In February, President Obama seemed to have adopted the Greenpeace strategy of roll over and play dead, when he stripped Alaska of vast stores of its oil and gas wealth, by reducing offshore drilling and declaring most of the 19.6-million-acre Arctic National Wildlife Refuge off limits to oil production. Yet his administration approved a conditional permit for Shell’s Arctic oil exploration.

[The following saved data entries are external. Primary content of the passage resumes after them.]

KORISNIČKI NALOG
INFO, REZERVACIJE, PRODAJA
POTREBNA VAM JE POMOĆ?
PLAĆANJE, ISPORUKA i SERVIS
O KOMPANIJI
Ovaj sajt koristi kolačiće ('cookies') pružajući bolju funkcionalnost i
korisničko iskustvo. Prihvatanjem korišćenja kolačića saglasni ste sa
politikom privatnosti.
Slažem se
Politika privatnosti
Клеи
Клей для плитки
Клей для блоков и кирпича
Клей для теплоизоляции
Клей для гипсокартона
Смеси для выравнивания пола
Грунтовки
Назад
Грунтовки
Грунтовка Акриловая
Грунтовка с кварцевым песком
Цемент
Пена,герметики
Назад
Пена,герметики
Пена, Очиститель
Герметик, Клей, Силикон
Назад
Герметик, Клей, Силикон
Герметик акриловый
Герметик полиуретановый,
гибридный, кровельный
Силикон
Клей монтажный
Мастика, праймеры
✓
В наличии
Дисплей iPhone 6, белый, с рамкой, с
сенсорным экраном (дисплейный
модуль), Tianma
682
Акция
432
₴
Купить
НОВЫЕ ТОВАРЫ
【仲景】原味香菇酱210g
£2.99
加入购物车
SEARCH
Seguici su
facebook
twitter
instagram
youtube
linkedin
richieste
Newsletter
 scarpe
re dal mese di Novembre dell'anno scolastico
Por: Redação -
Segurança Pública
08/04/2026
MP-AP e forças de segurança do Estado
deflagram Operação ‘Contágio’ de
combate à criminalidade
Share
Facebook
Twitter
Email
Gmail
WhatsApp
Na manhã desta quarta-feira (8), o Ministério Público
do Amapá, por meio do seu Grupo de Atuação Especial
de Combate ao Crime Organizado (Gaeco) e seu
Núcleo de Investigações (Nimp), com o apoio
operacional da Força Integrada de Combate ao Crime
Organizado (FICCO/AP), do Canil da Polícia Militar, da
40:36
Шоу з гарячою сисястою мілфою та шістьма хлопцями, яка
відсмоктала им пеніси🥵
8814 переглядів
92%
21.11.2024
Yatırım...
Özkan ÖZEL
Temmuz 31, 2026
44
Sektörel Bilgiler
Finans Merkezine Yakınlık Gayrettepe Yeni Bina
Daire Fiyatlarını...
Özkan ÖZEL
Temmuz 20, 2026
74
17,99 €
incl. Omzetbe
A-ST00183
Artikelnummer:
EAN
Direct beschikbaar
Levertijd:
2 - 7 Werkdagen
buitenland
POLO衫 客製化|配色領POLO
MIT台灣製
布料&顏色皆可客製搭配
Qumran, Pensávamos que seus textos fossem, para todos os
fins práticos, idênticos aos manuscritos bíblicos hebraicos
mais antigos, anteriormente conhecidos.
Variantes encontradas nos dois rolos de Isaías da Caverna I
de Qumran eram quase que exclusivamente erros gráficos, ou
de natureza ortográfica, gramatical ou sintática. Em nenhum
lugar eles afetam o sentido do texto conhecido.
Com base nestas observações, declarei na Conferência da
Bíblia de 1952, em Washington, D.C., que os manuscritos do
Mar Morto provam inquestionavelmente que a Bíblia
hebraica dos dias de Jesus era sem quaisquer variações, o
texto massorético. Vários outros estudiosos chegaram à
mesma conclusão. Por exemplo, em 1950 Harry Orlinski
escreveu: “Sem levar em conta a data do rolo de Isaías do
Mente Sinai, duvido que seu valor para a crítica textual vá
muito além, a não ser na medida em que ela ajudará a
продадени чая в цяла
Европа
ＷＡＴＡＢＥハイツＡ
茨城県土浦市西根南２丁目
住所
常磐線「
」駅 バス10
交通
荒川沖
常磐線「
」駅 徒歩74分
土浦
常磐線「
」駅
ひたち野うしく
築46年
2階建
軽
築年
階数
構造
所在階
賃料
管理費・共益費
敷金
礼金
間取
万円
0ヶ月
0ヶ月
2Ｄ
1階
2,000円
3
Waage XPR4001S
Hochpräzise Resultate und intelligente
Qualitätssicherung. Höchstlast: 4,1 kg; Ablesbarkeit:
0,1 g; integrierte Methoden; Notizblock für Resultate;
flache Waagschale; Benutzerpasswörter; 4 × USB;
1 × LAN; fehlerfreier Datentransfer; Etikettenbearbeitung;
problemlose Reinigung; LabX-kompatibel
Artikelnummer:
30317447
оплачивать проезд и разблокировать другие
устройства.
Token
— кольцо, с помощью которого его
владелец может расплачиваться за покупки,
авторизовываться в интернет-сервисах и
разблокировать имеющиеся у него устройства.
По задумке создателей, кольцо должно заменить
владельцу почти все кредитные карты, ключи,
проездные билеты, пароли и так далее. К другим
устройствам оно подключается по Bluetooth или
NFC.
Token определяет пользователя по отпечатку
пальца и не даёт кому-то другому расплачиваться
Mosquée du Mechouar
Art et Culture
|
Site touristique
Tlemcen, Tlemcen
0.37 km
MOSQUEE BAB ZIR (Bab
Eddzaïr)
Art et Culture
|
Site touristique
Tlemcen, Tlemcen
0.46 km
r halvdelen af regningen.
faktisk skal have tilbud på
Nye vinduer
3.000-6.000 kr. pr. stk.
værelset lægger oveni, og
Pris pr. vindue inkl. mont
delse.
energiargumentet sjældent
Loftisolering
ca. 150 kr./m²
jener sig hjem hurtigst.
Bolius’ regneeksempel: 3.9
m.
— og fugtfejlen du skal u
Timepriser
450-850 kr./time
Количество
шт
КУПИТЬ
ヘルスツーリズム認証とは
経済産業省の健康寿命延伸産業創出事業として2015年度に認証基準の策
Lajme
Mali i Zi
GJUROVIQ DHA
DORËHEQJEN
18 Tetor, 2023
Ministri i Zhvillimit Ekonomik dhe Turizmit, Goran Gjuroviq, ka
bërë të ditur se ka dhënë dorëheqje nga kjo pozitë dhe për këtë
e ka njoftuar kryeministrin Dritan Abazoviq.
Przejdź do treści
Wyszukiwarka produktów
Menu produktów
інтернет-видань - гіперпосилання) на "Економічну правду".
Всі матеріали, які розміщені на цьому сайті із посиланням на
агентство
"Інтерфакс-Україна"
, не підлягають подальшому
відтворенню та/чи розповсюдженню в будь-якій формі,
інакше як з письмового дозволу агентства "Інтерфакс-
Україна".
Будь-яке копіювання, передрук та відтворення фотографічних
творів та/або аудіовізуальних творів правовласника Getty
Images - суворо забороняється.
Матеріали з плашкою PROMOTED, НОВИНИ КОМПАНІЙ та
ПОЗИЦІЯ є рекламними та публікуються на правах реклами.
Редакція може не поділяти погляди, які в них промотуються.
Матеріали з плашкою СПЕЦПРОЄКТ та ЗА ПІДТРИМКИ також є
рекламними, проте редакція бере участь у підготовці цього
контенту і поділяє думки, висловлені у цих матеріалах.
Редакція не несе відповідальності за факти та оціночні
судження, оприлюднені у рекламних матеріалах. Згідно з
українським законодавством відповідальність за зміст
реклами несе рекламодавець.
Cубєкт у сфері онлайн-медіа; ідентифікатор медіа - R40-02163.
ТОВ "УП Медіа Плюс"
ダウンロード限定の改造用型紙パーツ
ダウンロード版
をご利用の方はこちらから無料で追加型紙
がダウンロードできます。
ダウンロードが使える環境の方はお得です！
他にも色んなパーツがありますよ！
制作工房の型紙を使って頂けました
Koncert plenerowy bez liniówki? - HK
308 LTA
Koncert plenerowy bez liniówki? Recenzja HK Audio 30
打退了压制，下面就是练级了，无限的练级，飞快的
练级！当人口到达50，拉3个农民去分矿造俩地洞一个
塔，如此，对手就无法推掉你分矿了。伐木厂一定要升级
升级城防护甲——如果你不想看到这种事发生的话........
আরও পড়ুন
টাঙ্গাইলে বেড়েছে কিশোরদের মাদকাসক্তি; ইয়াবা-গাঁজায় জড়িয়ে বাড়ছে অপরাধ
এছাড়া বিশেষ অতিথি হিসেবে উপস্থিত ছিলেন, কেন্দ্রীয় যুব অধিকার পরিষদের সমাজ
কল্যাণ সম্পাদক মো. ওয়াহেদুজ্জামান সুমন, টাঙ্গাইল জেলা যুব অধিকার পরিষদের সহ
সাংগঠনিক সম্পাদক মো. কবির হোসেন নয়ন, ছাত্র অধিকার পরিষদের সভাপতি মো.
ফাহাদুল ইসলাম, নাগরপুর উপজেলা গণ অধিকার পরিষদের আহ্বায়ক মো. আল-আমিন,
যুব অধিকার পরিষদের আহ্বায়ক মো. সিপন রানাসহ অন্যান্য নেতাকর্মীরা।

The United States “may be 40 years behind” Russia, Alaska’s Senator Lisa Murkowski told Defense Secretary Carter. This spring, the U.S. Northern Command is supposed to release a report that is expected to militarize the existing 2013 National Strategy for the Arctic Region. However, according to the strategy, as reported by Foreign Policy Journal, “the Navy’s role will primarily be in support of search and rescue, law enforcement, and civil support operations.”

Shell’s oil rigs provide peaceful reasons for our warships and planes to patrol the Arctic in counterbalance to Russia. Carter told Murkowski, “The Arctic is going to be a major area of importance to the United States strategically and economically to the future.”

Research by Chicago-area Heartland Institute found a secret beneath Greenpeace’s anti-oil ruckus: it is funded by oil-drenched millions from investments in ExxonMobil, Chevron, PetroChina and dozens of other fossil fuel firms, ironically including shares of Royal Dutch Shell, owner of the rig docked in Seattle.

According to Foundation Search, the top Greenpeace donor is the leftist-run David and Lucile Packard Foundation, which paid them a total of $2,146,690 since 2000. The deceased electronics mogul’s foundation managers boast 2013 assets of $6.9 billion.

They have invested enormous working capital into Anadarko Petroleum, Apache Corporation, Arch Coal, Carrizo Oil and Gas, Chevron, ConocoPhilips, Devon Energy, Duke Energy, ExxonMobil, Marathon Oil, Occidental Petroleum, Phillips66, Questar, Tesoro, Valero Energy, World Fuel Service (a defendant in lawsuits over the 2013 oil train explosion in Lac-Mégantic, Quebec that killed 47 people), and many others. They pay Greenpeace from the profits.

Second-ranked Greenpeace donor is the leftist-funding Arcus Foundation, which gave the Rainbow Warrior security threats $1,055,651 since 2007. Established by ultra-green billionaire Jon Stryker, Arcus’ 2013 assets totaled $169,472,585 – with working capital injected into China Petroleum, ExxonMobil, PetroChina, Royal Dutch Shell and TransCanada (the “tar” sands pipeline company). It also paid Greenpeace from its fossil fuel profits.

The list of foundations giving oil profits to Greenpeace goes on and on – and Greenpeace goes on and on hypocritically taking those oil profits to undermine America’s real energy future.

This cabal could redeem itself instantly: they could just stop using any fossil fuels right now.